The Street is broadly cautious. The consensus is a hold, with eleven analysts at that rating and one outright underperform. This week Susquehanna trimmed its target from $24 to $22 — still one of the higher marks on the Street — while maintaining its Positive rating. Citigroup had moved in the other direction last month, lifting its target from $20 to $22 while staying Neutral. The cluster of targets sits in the $20-$23 range against today's $18.28, implying roughly 20% theoretical upside, though the absence of upgrades following the post-Q1 bounce tells the same story as the consensus label. Valuation is undemanding on most measures — EV/EBITDA near 7.6x and price-to-book just above 1x — but those multiples have drifted lower over the past month as the stock has retreated. The dividend score ranks in the 92nd percentile, reflecting a supplemental cash dividend declared in May, though the yield is thin at under 2%. The analyst recommendation differential factor scores in the 91st percentile — meaning the gap between current consensus and historical norms is unusually wide, a contrarian flag that the stock may be more out of favour than fundamentals warrant.
The peer divergence is the sharpest read this week. NOV fell 1.5% over the past five sessions. FTI gained 4.4% in the same window. WHD added 4.8%. SLB and XPRO were roughly flat. Even HAL and BKR, which both slipped modestly, outperformed NOV's monthly decline. The recurring explanation — NOV's heavier weighting toward capital equipment rather than field services — keeps applying: equipment cycles lag a recovery in drilling activity, and with macro uncertainty still present in energy markets, investors are gravitating toward names with nearer-term revenue leverage.

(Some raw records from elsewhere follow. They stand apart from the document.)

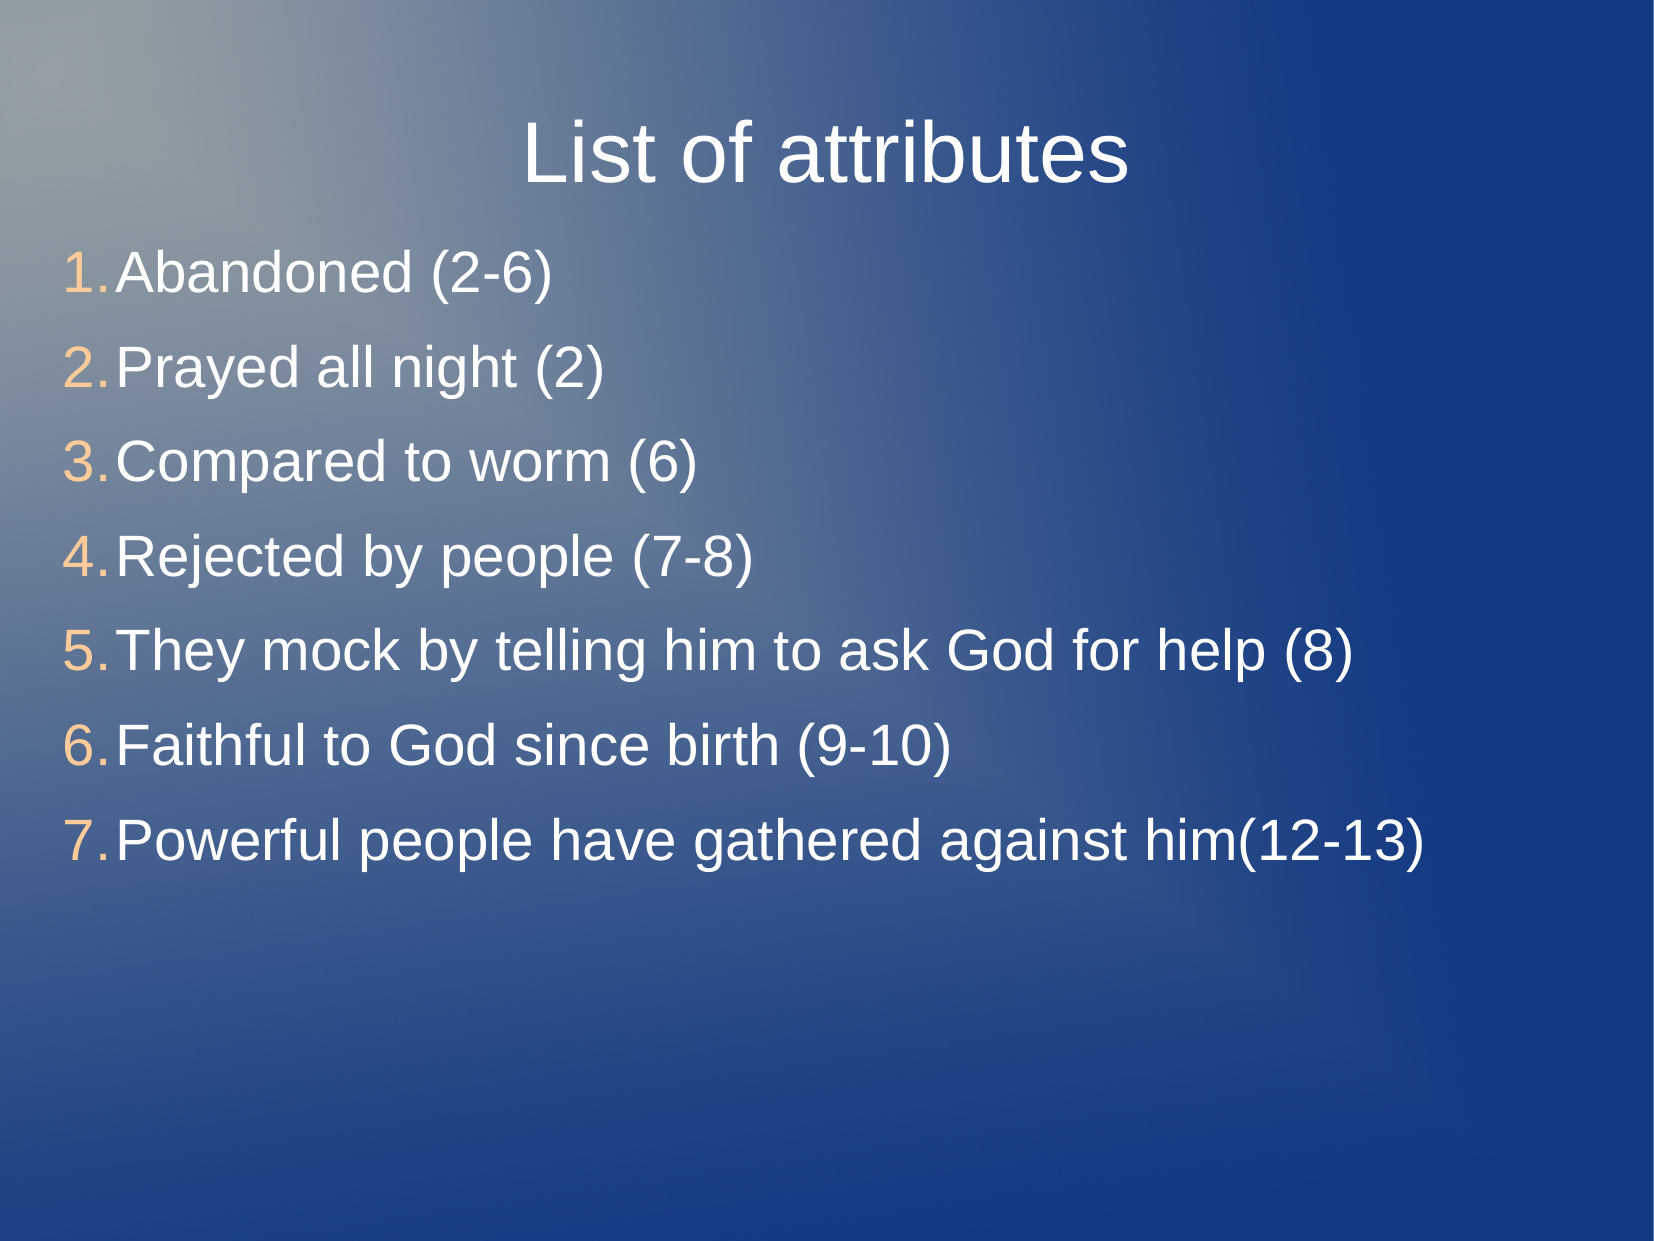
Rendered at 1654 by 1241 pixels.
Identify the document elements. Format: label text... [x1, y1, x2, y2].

picture [0, 0, 1654, 1241]
list Abandoned (2-6) Prayed all night (2) Compared to worm (6) Rejected by people (7-8) They mock by telling him to ask God for help (8) Faithful to God since birth (9-10) Powerful people have gathered against him(12-13) [45, 240, 1534, 1174]
title List of attributes [82, 49, 1571, 257]
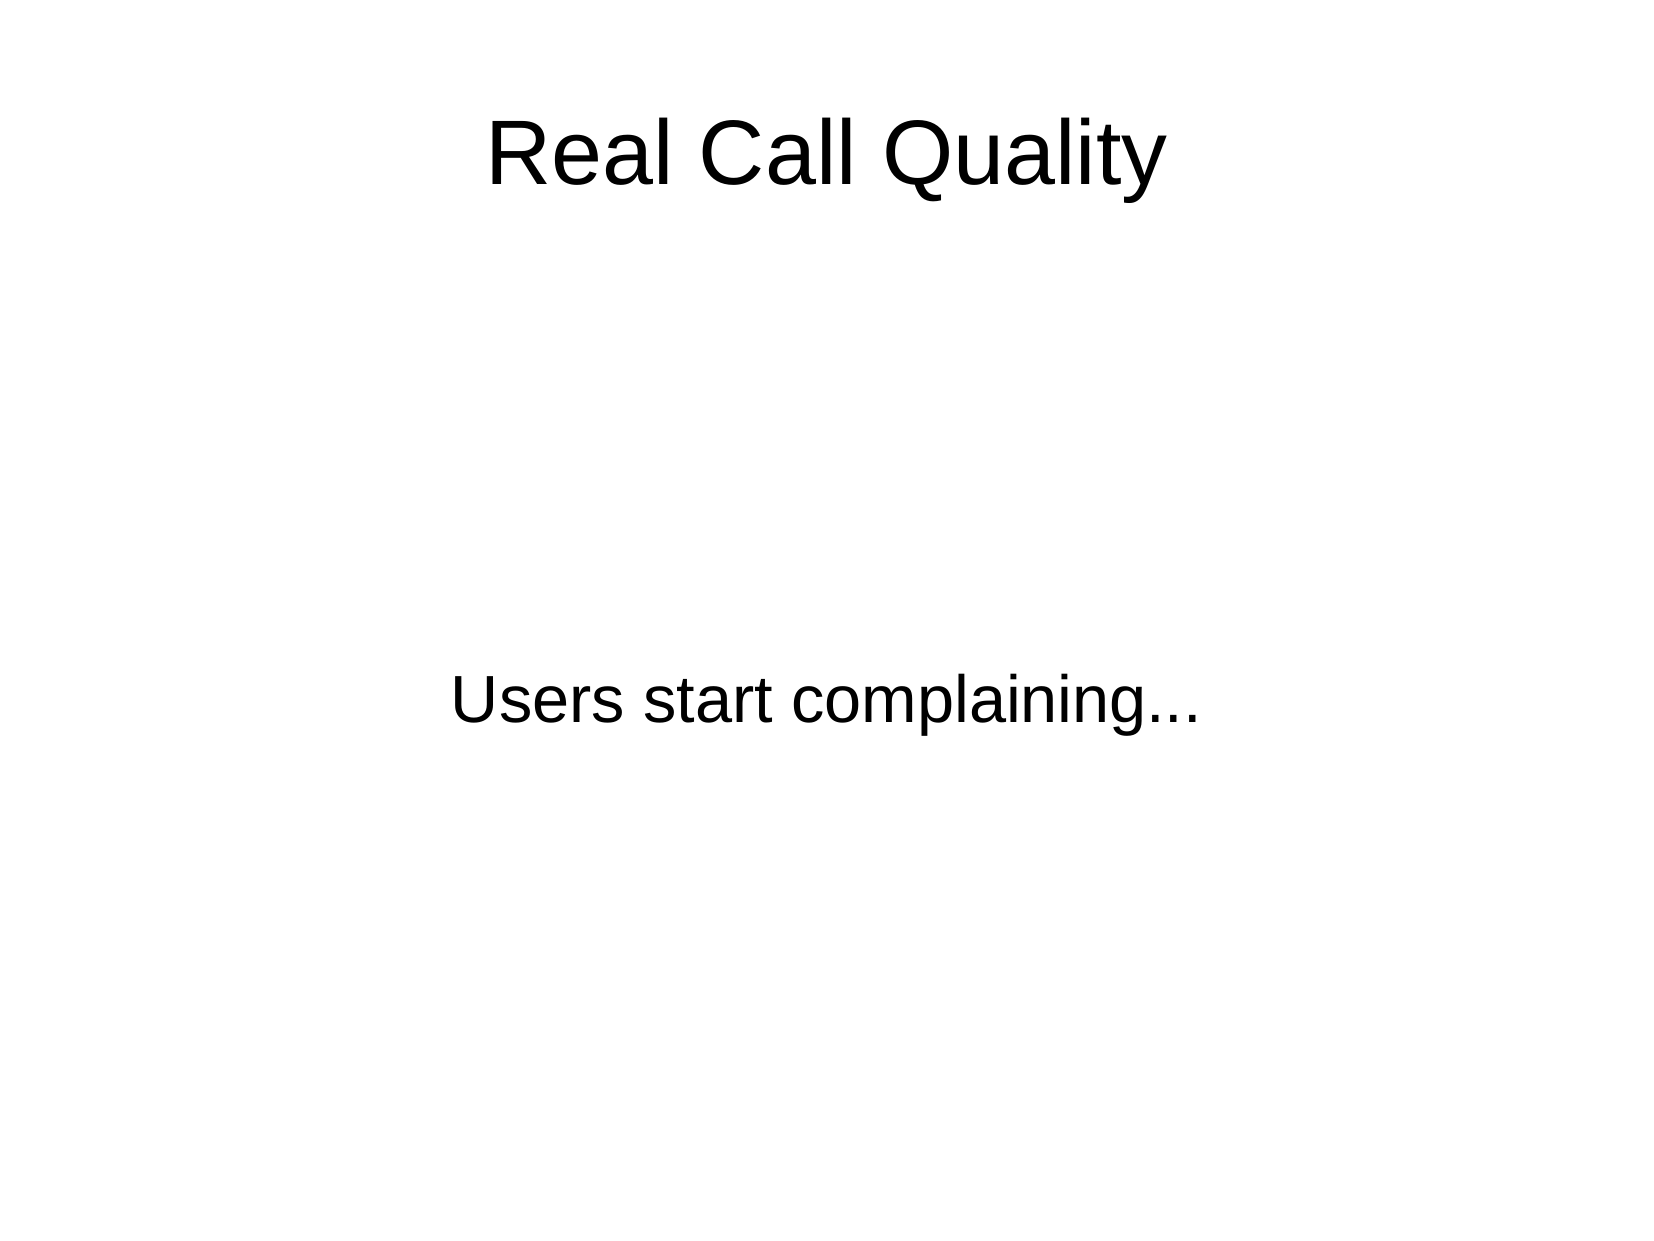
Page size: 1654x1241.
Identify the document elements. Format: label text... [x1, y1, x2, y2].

title Real Call Quality [82, 49, 1571, 257]
subtitle Users start complaining... [82, 297, 1571, 1102]
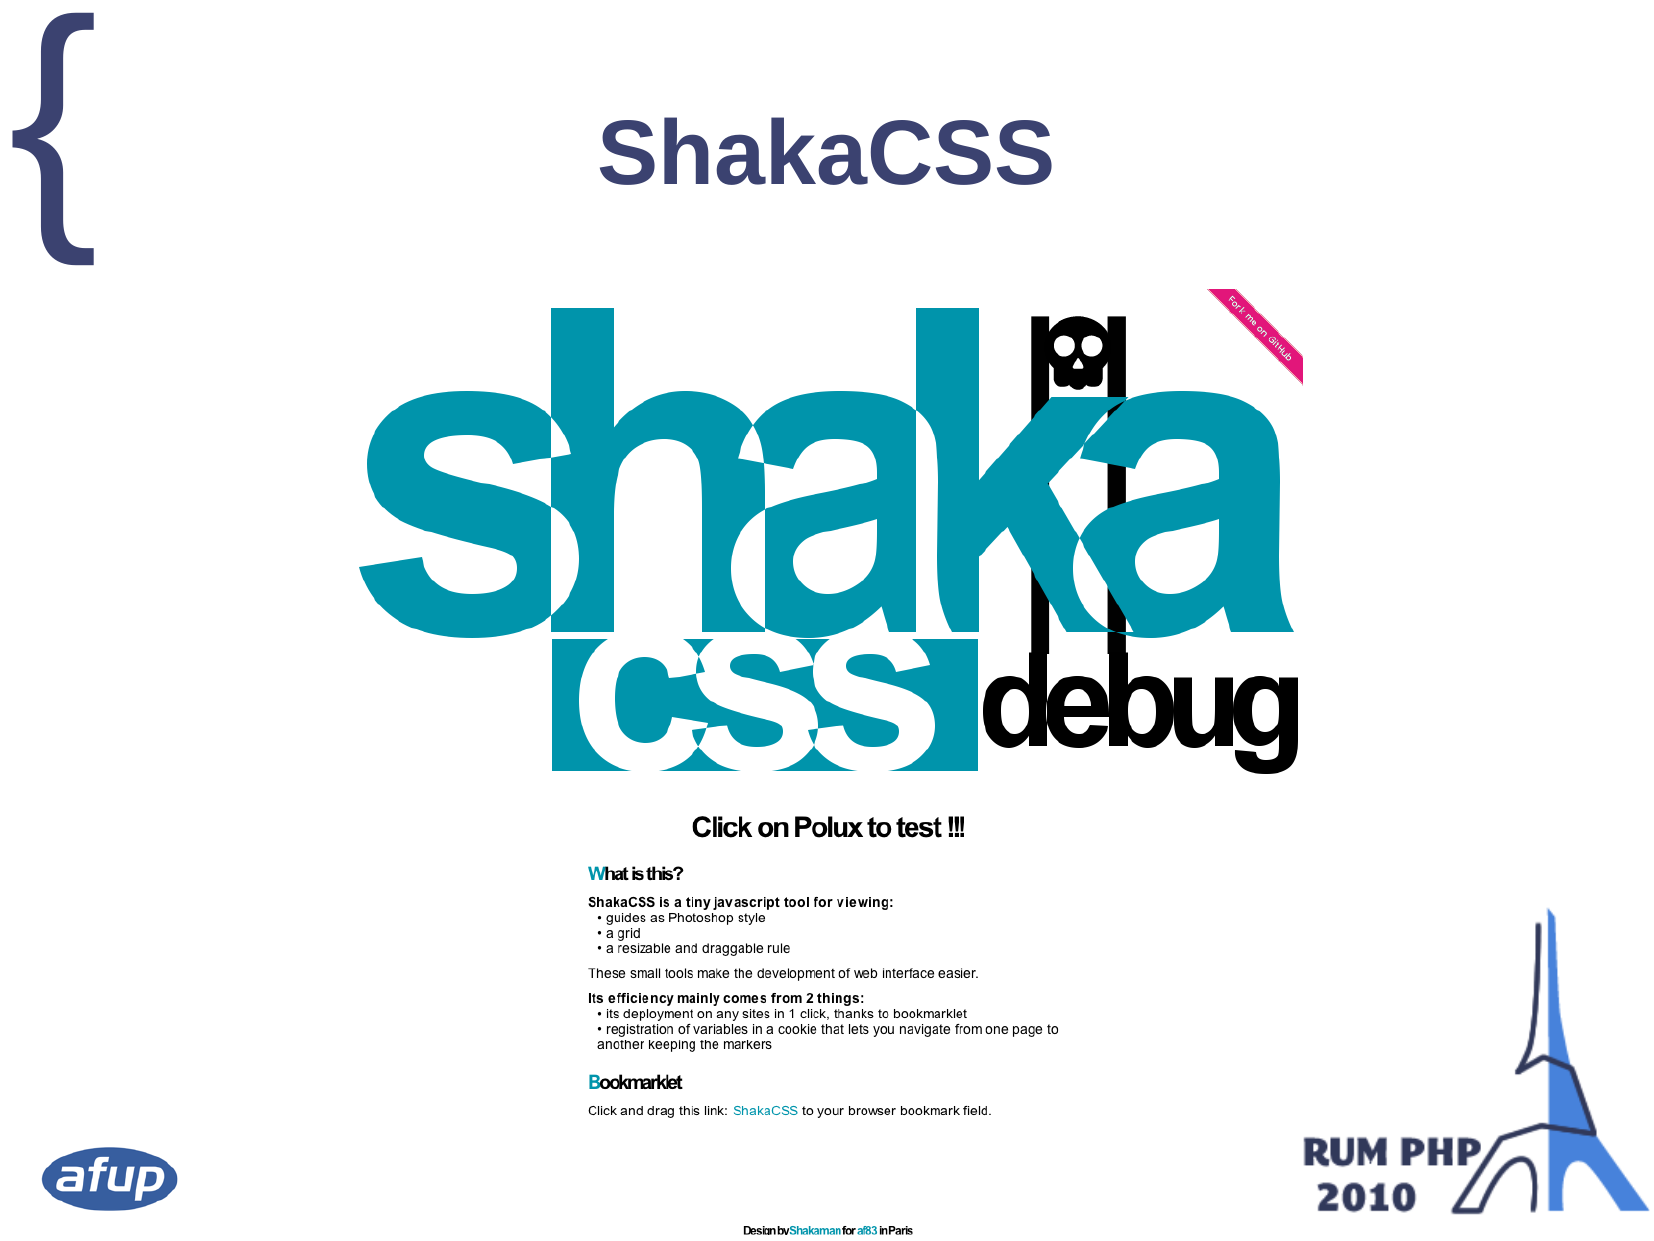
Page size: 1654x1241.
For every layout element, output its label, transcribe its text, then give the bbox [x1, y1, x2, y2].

picture [41, 1146, 178, 1211]
picture [350, 289, 1650, 1241]
title ShakaCSS [82, 56, 1571, 250]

Earnings history reinforces the caution. The last three Q1 prints each produced negative day-one moves, with the stock dropping around 1% the session after results, followed by further drift of 2-3% over the following week. Q4 2025 was the outlier, printing a near 3% gain on the day. The upcoming Q2 report on July 24 lands with the ORTEX short score at 51.9 — middling on its own, but quietly creeping higher through early July from a low of 51.1 on June 29, suggesting incremental short-side conviction is building even if it hasn't yet reached a level that looks aggressive.
What to watch into the print: whether management's commentary on international rig activity and order book visibility is enough to close the performance gap with services-oriented peers, and whether the quiet short-side accumulation of the past week accelerates or stalls on any revenue guidance update.